• _Exercise description_: Among these records, tally each line with the word "отравления"; the answer is that number alone.

Given information START

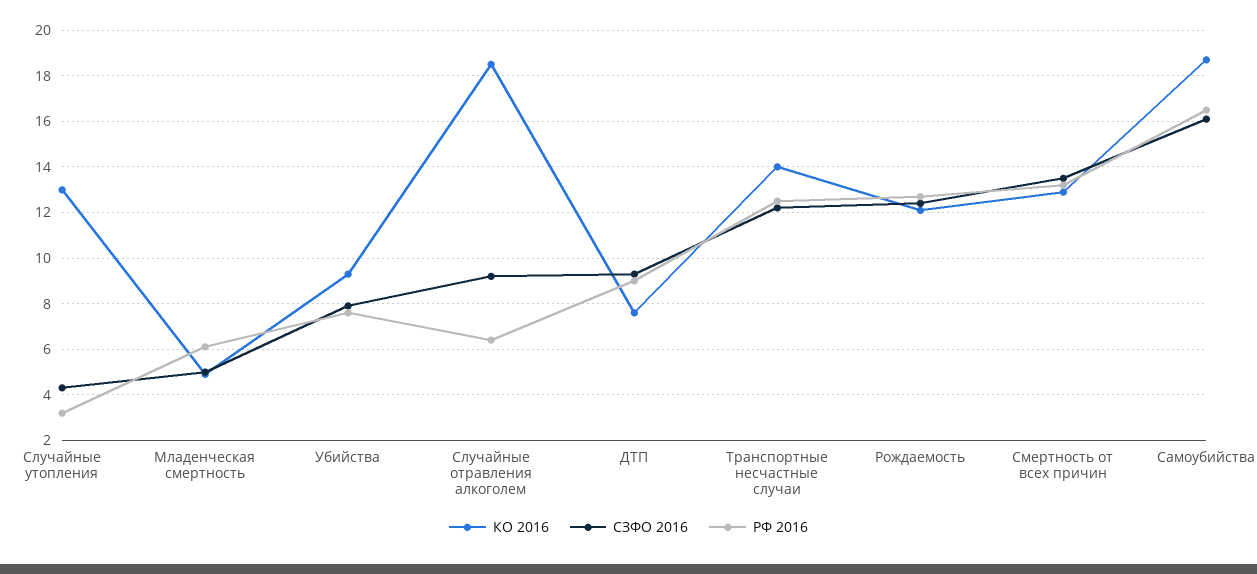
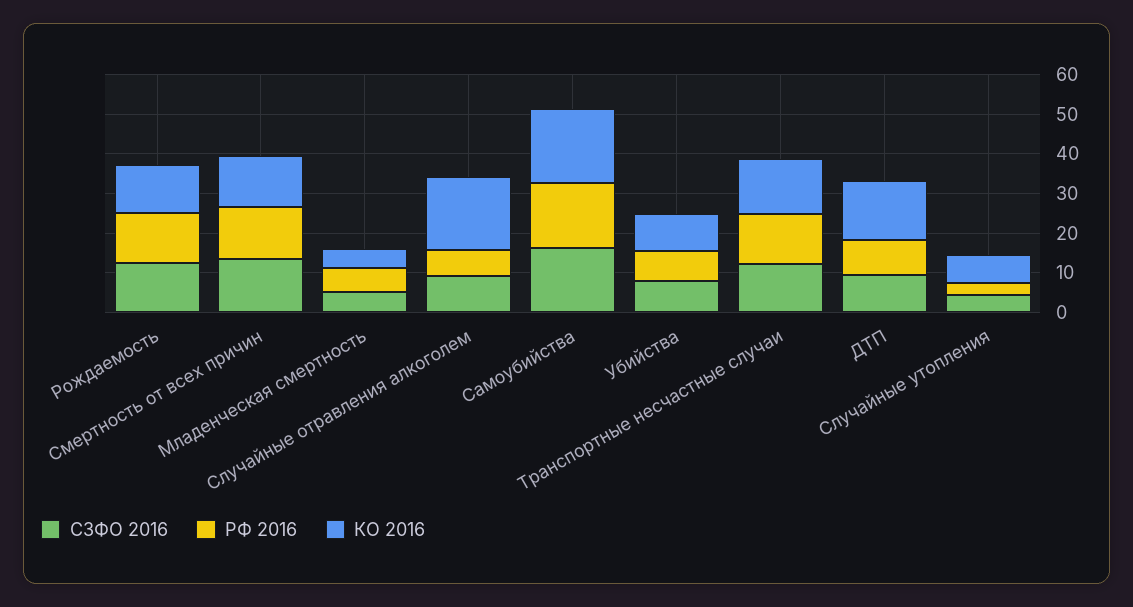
  {
    "КО 2016": {
-     "Случайные утопления": 13,
+     "Случайные утопления": 7.5,
      "Младенческая смертность": 5,
      "Убийства": 9.5,
      "Случайные отравления алкоголем": 18.5,
-     "ДТП": 7.5,
+     "ДТП": 15,
      "Транспортные несчастные случаи": 14,
      "Рождаемость": 12,
      "Смертность от всех причин": 13,
      "Самоубийства": 18.5
    },
    "СЗФО 2016": {
      "Случайные утопления": 4.5,
      "Младенческая смертность": 5,
      "Убийства": 8,
      "Случайные отравления алкоголем": 9,
      "ДТП": 9.5,
      "Транспортные несчастные случаи": 12,
      "Рождаемость": 12.5,
      "Смертность от всех причин": 13.5,
      "Самоубийства": 16
    },
    "РФ 2016": {
      "Случайные утопления": 3,
      "Младенческая смертность": 6,
      "Убийства": 7.5,
      "Случайные отравления алкоголем": 6.5,
      "ДТП": 9,
      "Транспортные несчастные случаи": 12.5,
      "Рождаемость": 12.5,
      "Смертность от всех причин": 13,
      "Самоубийства": 16.5
    }
  }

Given information END

• _Expected answer_: 3